=== Begin Enclosure ===

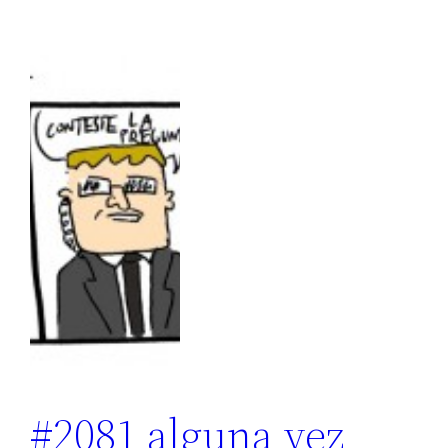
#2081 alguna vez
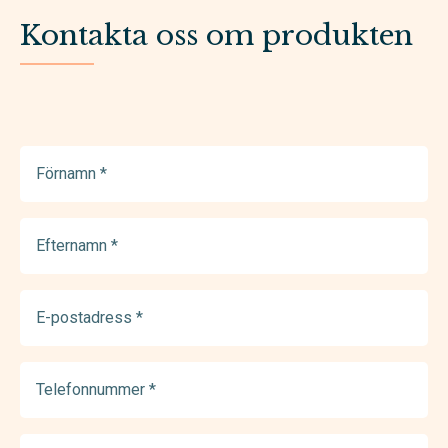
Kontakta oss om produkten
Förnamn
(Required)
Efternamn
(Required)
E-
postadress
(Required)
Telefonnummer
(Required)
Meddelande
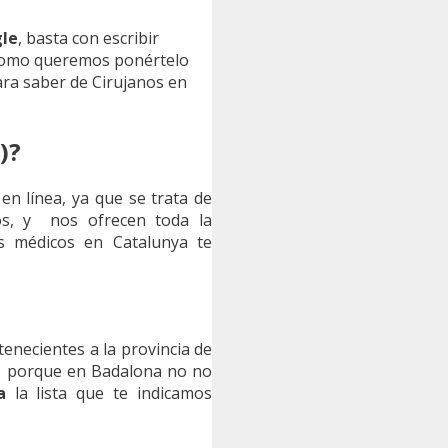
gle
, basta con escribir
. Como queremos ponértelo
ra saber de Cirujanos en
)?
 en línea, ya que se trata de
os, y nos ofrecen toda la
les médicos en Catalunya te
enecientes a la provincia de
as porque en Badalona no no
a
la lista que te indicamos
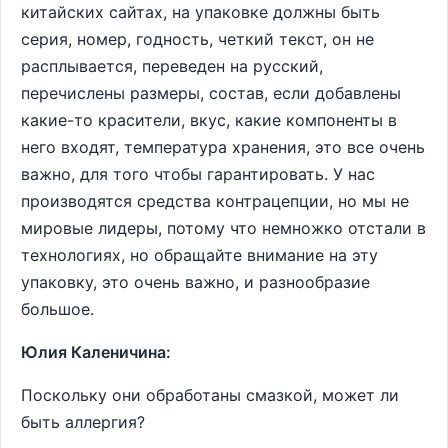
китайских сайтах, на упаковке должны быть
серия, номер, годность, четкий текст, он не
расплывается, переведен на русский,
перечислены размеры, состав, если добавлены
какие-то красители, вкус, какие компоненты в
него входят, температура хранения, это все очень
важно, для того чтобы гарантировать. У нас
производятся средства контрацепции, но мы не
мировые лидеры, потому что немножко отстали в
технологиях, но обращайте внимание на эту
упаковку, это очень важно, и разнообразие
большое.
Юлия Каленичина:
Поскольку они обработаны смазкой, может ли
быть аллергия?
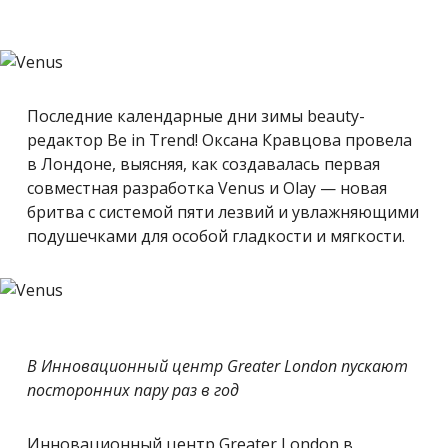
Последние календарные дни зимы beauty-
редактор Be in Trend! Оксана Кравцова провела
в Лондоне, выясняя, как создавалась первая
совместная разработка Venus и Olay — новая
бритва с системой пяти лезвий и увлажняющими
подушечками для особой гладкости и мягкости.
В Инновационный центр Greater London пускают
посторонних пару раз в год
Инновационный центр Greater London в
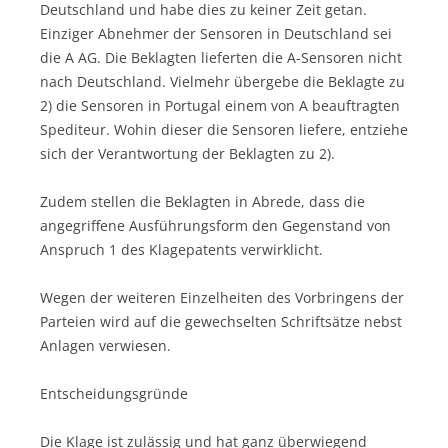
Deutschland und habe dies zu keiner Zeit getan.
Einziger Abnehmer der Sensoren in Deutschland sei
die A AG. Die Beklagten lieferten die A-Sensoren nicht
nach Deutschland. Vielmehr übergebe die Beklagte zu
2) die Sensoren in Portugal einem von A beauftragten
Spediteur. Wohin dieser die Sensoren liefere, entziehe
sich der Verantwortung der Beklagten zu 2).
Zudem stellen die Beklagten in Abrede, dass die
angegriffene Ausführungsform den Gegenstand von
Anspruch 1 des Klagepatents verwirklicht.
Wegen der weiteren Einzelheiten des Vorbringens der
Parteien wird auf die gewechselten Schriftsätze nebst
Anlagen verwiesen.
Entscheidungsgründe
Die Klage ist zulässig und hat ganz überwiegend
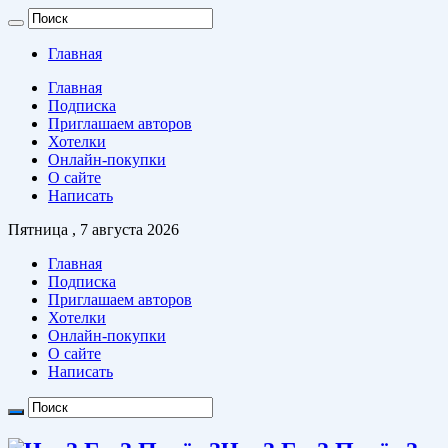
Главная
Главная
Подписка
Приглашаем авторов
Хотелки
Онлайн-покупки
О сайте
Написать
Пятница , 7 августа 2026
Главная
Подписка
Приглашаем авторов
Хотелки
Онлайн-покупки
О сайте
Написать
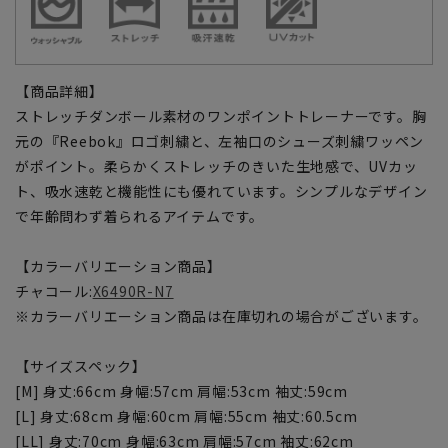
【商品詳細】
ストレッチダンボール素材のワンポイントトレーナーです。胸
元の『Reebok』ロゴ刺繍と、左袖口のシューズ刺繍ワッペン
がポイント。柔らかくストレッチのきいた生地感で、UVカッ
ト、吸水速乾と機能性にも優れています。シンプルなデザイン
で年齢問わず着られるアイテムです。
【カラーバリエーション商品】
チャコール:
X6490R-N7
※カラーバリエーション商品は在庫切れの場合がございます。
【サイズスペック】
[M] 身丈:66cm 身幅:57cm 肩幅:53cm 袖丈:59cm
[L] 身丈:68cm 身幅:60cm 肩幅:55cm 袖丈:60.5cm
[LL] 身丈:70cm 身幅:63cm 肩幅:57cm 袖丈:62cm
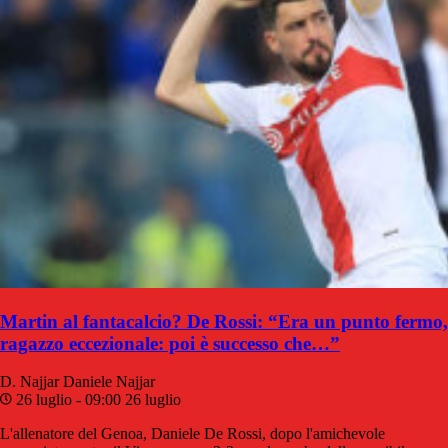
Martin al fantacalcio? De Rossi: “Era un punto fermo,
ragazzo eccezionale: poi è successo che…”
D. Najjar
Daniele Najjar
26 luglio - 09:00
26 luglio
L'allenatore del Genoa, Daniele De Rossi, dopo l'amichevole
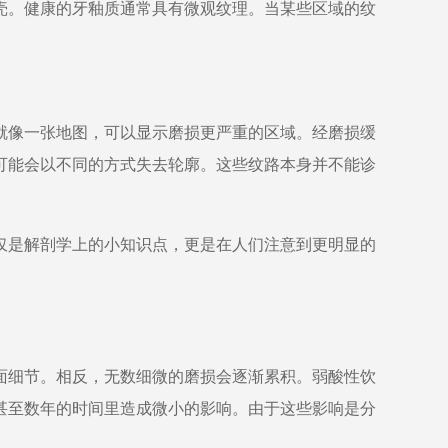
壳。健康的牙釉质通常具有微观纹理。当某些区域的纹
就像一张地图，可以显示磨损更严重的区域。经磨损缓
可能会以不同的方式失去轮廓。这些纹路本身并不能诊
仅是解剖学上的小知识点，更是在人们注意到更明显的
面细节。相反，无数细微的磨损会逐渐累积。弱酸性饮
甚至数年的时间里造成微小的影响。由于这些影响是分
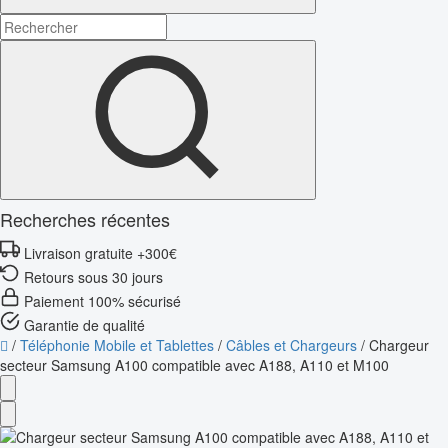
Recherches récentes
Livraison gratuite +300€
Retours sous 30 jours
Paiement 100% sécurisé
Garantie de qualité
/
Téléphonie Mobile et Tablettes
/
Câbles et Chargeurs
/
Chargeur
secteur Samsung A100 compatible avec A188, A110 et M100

=== End Enclosure ===

**Action item:** Copy every row above line for line, leaving the pictures out and keeping only the text.

**Written answer:**
#2081 alguna vez
Kontakta oss om produkten
Förnamn
(Required)
Efternamn
(Required)
E-
postadress
(Required)
Telefonnummer
(Required)
Meddelande
gle
, basta con escribir
. Como queremos ponértelo
ra saber de Cirujanos en
)?
 en línea, ya que se trata de
os, y nos ofrecen toda la
les médicos en Catalunya te
enecientes a la provincia de
as porque en Badalona no no
a
la lista que te indicamos
китайских сайтах, на упаковке должны быть
серия, номер, годность, четкий текст, он не
расплывается, переведен на русский,
перечислены размеры, состав, если добавлены
какие-то красители, вкус, какие компоненты в
него входят, температура хранения, это все очень
важно, для того чтобы гарантировать. У нас
производятся средства контрацепции, но мы не
мировые лидеры, потому что немножко отстали в
технологиях, но обращайте внимание на эту
упаковку, это очень важно, и разнообразие
большое.
Юлия Каленичина:
Поскольку они обработаны смазкой, может ли
быть аллергия?
Последние календарные дни зимы beauty-
редактор Be in Trend! Оксана Кравцова провела
в Лондоне, выясняя, как создавалась первая
совместная разработка Venus и Olay — новая
бритва с системой пяти лезвий и увлажняющими
подушечками для особой гладкости и мягкости.
В Инновационный центр Greater London пускают
посторонних пару раз в год
Инновационный центр Greater London в
Deutschland und habe dies zu keiner Zeit getan.
Einziger Abnehmer der Sensoren in Deutschland sei
die A AG. Die Beklagten lieferten die A-Sensoren nicht
nach Deutschland. Vielmehr übergebe die Beklagte zu
2) die Sensoren in Portugal einem von A beauftragten
Spediteur. Wohin dieser die Sensoren liefere, entziehe
sich der Verantwortung der Beklagten zu 2).
Zudem stellen die Beklagten in Abrede, dass die
angegriffene Ausführungsform den Gegenstand von
Anspruch 1 des Klagepatents verwirklicht.
Wegen der weiteren Einzelheiten des Vorbringens der
Parteien wird auf die gewechselten Schriftsätze nebst
Anlagen verwiesen.
Entscheidungsgründe
Die Klage ist zulässig und hat ganz überwiegend
Главная
Главная
Подписка
Приглашаем авторов
Хотелки
Онлайн-покупки
О сайте
Написать
Пятница , 7 августа 2026
Главная
Подписка
Приглашаем авторов
Хотелки
Онлайн-покупки
О сайте
Написать
【商品詳細】
ストレッチダンボール素材のワンポイントトレーナーです。胸
元の『Reebok』ロゴ刺繍と、左袖口のシューズ刺繍ワッペン
がポイント。柔らかくストレッチのきいた生地感で、UVカッ
ト、吸水速乾と機能性にも優れています。シンプルなデザイン
で年齢問わず着られるアイテムです。
【カラーバリエーション商品】
チャコール:
X6490R-N7
※カラーバリエーション商品は在庫切れの場合がございます。
【サイズスペック】
[M] 身丈:66cm 身幅:57cm 肩幅:53cm 袖丈:59cm
[L] 身丈:68cm 身幅:60cm 肩幅:55cm 袖丈:60.5cm
[LL] 身丈:70cm 身幅:63cm 肩幅:57cm 袖丈:62cm
Martin al fantacalcio? De Rossi: “Era un punto fermo,
ragazzo eccezionale: poi è successo che…”
D. Najjar
Daniele Najjar
26 luglio - 09:00
26 luglio
L'allenatore del Genoa, Daniele De Rossi, dopo l'amichevole
壳。健康的牙釉质通常具有微观纹理。当某些区域的纹
就像一张地图，可以显示磨损更严重的区域。经磨损缓
可能会以不同的方式失去轮廓。这些纹路本身并不能诊
仅是解剖学上的小知识点，更是在人们注意到更明显的
面细节。相反，无数细微的磨损会逐渐累积。弱酸性饮
甚至数年的时间里造成微小的影响。由于这些影响是分
Recherches récentes
Livraison gratuite +300€
Retours sous 30 jours
Paiement 100% sécurisé
Garantie de qualité
/
Téléphonie Mobile et Tablettes
/
Câbles et Chargeurs
/
Chargeur
secteur Samsung A100 compatible avec A188, A110 et M100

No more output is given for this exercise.